• **Problem to solve**
Transcribe the entries between the line holding "text __gt__(self, other)" and the line holding "text The __ne__()", inclusive.

• **Given data**

######

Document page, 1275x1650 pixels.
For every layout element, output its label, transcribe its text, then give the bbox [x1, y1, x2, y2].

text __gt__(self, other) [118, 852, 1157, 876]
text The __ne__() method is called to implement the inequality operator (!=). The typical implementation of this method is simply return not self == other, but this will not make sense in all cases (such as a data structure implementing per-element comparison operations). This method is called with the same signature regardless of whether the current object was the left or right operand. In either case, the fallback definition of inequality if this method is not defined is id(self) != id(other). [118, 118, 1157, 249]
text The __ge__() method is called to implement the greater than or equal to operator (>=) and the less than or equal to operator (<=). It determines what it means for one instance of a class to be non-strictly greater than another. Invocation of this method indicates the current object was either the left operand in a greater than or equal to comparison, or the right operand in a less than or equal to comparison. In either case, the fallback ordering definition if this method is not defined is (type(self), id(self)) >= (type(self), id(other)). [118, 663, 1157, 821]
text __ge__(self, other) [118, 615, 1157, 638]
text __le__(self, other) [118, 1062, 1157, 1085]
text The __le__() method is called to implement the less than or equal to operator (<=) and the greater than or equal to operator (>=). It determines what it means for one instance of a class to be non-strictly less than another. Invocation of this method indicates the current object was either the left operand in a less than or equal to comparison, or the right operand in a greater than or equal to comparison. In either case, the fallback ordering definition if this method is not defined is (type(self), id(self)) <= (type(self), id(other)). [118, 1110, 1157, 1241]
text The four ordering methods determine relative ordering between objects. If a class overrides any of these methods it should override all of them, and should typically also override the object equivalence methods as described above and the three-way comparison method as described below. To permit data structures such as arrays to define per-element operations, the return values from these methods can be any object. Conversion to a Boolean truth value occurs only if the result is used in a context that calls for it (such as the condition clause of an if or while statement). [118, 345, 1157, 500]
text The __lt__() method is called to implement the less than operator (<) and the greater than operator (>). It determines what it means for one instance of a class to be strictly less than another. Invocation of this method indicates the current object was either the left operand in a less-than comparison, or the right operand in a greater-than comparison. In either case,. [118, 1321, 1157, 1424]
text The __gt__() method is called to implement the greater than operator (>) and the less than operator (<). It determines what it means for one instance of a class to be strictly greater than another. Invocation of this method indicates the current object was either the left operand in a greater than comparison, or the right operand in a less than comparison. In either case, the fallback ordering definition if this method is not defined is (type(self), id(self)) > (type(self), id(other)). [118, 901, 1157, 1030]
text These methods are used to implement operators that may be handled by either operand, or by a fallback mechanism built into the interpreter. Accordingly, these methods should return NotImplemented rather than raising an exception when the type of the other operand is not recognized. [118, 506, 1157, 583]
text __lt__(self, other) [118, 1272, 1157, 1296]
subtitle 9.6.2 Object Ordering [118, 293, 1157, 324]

######

• **Exercise solution**
text __gt__(self, other) [118, 852, 1157, 876]
text The __ne__() method is called to implement the inequality operator (!=). The typical implementation of this method is simply return not self == other, but this will not make sense in all cases (such as a data structure implementing per-element comparison operations). This method is called with the same signature regardless of whether the current object was the left or right operand. In either case, the fallback definition of inequality if this method is not defined is id(self) != id(other). [118, 118, 1157, 249]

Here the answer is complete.